Reproduce only what lies between the first line of the material below and the line containing "peso para vestir", with both of those lines included and every line kept exact.

▸ Dataset records
——————

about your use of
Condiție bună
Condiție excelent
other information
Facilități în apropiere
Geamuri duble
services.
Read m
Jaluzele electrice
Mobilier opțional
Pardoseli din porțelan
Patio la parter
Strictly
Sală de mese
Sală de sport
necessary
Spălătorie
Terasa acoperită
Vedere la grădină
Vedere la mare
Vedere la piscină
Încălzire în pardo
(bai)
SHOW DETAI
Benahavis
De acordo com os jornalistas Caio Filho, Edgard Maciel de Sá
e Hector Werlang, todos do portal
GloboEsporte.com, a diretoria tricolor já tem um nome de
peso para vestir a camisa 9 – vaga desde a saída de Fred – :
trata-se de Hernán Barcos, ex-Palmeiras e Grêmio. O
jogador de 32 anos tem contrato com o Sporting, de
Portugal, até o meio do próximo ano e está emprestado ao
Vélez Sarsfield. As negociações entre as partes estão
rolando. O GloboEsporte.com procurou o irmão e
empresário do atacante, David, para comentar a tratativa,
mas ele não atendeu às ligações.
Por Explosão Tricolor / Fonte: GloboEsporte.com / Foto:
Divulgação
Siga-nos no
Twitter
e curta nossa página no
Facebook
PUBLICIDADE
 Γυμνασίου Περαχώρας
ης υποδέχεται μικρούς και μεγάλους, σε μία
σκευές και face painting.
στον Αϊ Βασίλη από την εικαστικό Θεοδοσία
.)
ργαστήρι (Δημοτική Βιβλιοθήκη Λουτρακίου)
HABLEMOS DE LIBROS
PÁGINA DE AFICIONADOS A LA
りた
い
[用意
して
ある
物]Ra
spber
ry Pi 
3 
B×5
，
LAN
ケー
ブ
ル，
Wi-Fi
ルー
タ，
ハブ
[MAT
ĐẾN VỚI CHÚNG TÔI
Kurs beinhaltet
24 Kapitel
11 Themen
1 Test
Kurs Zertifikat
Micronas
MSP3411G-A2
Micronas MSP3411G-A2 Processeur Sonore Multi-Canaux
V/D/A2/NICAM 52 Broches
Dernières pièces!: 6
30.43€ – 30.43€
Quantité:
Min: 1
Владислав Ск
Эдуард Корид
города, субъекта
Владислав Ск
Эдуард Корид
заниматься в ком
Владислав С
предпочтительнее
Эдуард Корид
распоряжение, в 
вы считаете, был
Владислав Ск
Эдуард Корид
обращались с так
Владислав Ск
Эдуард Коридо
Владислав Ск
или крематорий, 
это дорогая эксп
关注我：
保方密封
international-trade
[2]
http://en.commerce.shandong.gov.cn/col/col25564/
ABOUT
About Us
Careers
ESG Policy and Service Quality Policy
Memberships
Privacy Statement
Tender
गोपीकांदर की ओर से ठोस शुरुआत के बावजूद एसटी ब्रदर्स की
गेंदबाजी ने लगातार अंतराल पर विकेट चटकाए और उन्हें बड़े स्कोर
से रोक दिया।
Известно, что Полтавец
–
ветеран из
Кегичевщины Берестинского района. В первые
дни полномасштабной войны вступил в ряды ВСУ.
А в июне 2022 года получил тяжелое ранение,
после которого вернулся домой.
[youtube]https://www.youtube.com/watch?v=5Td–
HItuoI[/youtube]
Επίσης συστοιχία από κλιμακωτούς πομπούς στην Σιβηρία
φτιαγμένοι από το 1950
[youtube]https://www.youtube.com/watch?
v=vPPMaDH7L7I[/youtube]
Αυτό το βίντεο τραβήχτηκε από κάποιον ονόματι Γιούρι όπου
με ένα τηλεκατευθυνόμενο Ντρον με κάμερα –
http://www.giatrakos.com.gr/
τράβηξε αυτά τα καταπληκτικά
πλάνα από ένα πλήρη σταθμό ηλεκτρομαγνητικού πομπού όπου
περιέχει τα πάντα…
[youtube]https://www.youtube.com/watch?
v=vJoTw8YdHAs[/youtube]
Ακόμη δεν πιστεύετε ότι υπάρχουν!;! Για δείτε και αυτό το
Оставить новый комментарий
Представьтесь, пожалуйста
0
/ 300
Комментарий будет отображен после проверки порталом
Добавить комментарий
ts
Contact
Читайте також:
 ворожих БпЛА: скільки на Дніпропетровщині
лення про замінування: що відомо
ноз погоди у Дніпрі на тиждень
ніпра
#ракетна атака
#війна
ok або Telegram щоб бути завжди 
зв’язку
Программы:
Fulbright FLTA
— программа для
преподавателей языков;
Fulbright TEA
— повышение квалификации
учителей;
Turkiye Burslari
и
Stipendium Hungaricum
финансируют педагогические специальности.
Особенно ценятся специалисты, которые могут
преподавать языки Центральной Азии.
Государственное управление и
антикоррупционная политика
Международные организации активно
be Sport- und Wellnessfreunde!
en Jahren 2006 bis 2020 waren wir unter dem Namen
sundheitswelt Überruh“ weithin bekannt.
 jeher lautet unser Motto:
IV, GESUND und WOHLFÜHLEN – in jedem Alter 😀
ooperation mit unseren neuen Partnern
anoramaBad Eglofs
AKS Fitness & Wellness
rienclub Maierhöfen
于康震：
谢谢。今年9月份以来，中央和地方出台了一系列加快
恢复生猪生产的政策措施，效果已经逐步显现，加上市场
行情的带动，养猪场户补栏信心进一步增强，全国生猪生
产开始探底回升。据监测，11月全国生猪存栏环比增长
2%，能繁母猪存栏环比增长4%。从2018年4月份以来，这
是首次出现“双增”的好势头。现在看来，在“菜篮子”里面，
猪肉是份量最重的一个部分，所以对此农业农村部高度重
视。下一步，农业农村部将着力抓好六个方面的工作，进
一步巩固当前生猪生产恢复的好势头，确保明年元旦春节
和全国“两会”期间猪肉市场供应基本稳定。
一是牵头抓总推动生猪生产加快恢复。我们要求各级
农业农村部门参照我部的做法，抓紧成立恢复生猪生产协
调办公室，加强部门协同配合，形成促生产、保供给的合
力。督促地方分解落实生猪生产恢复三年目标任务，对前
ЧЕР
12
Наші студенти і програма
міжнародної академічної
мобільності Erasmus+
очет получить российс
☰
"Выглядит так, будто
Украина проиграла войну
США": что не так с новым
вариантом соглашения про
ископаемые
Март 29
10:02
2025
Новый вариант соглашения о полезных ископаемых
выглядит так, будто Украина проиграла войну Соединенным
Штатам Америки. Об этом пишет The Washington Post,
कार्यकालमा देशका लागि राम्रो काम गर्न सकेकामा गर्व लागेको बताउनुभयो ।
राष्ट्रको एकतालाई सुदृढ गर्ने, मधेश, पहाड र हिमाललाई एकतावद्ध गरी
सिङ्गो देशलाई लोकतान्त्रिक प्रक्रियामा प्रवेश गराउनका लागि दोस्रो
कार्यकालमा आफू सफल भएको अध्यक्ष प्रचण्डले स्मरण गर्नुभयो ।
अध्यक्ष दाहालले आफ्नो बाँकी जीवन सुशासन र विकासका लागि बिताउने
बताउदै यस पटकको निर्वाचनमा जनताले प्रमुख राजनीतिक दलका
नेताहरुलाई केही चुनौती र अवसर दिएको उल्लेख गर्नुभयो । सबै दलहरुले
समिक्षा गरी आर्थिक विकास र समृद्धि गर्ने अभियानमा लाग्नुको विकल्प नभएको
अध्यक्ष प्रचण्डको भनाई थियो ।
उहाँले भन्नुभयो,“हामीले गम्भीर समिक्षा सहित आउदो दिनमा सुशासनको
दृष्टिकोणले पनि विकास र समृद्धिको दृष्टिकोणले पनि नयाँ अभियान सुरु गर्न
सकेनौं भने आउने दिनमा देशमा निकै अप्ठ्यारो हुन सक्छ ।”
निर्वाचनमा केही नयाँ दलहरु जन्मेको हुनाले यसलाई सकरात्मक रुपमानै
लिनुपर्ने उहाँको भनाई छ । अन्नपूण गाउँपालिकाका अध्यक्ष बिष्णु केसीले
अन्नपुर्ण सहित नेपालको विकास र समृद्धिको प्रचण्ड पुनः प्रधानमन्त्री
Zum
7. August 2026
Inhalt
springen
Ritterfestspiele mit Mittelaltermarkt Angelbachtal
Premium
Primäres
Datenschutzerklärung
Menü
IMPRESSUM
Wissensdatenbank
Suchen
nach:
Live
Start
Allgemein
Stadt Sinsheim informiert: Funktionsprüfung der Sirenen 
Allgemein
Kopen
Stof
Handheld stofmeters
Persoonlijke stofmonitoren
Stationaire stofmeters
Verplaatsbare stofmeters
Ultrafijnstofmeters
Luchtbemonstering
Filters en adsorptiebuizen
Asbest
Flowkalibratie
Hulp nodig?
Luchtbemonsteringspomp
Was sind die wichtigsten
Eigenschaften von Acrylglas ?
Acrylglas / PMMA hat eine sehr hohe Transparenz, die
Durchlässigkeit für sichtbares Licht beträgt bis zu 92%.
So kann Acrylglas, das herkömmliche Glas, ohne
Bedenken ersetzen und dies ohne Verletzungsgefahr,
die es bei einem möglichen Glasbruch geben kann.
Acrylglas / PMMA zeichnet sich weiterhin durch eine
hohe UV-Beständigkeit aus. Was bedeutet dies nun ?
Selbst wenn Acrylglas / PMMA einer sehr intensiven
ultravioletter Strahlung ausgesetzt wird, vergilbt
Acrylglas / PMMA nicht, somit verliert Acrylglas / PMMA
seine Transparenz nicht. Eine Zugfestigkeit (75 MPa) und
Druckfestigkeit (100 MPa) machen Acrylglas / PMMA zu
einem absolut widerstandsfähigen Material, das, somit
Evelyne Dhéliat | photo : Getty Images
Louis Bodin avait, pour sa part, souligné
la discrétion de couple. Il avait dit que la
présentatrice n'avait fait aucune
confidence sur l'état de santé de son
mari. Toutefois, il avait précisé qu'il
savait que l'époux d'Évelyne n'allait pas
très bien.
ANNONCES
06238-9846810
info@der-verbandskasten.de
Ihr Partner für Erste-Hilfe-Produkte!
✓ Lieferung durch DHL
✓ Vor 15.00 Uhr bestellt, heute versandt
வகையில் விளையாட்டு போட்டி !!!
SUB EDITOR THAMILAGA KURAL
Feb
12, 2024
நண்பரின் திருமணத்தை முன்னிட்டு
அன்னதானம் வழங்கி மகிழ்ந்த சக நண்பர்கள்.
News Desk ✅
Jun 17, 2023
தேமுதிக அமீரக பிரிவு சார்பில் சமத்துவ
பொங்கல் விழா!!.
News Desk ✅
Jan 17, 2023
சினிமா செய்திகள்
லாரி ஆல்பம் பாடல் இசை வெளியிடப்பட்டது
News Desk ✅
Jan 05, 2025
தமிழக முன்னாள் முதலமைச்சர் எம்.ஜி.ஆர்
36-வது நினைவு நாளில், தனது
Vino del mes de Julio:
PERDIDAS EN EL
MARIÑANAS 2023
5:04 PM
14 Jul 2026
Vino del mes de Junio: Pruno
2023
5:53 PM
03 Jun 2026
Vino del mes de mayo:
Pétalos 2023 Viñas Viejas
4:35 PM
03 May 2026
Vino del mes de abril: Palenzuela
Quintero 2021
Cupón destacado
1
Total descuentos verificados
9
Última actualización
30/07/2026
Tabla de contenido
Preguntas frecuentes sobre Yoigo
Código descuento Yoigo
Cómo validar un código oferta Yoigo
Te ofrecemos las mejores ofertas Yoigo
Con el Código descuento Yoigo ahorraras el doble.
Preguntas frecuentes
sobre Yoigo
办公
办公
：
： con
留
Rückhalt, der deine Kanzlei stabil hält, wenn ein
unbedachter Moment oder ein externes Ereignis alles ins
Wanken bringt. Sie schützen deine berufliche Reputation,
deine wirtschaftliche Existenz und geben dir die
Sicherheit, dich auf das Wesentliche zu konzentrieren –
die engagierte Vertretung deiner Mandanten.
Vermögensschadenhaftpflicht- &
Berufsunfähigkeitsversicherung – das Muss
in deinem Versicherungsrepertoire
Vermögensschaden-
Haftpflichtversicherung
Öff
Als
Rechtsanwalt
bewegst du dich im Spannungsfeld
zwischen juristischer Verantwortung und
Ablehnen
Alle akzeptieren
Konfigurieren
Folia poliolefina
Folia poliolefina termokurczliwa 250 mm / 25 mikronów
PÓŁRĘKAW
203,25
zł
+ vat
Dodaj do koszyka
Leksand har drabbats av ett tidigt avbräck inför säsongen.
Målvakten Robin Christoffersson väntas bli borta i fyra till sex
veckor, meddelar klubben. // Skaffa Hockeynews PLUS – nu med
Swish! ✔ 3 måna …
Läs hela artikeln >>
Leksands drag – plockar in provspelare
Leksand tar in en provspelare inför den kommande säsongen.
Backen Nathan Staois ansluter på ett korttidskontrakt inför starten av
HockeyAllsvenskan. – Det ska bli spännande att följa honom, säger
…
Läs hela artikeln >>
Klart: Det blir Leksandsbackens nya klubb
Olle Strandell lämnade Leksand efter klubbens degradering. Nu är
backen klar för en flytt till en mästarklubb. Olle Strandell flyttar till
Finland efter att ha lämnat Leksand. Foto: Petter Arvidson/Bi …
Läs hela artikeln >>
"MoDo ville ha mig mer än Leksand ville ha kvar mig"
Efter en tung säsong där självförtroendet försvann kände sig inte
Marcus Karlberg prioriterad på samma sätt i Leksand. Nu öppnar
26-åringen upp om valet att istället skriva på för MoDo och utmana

——————

▸ Answer to this exercise
about your use of
Condiție bună
Condiție excelent
other information
Facilități în apropiere
Geamuri duble
services.
Read m
Jaluzele electrice
Mobilier opțional
Pardoseli din porțelan
Patio la parter
Strictly
Sală de mese
Sală de sport
necessary
Spălătorie
Terasa acoperită
Vedere la grădină
Vedere la mare
Vedere la piscină
Încălzire în pardo
(bai)
SHOW DETAI
Benahavis
De acordo com os jornalistas Caio Filho, Edgard Maciel de Sá
e Hector Werlang, todos do portal
GloboEsporte.com, a diretoria tricolor já tem um nome de
peso para vestir a camisa 9 – vaga desde a saída de Fred – :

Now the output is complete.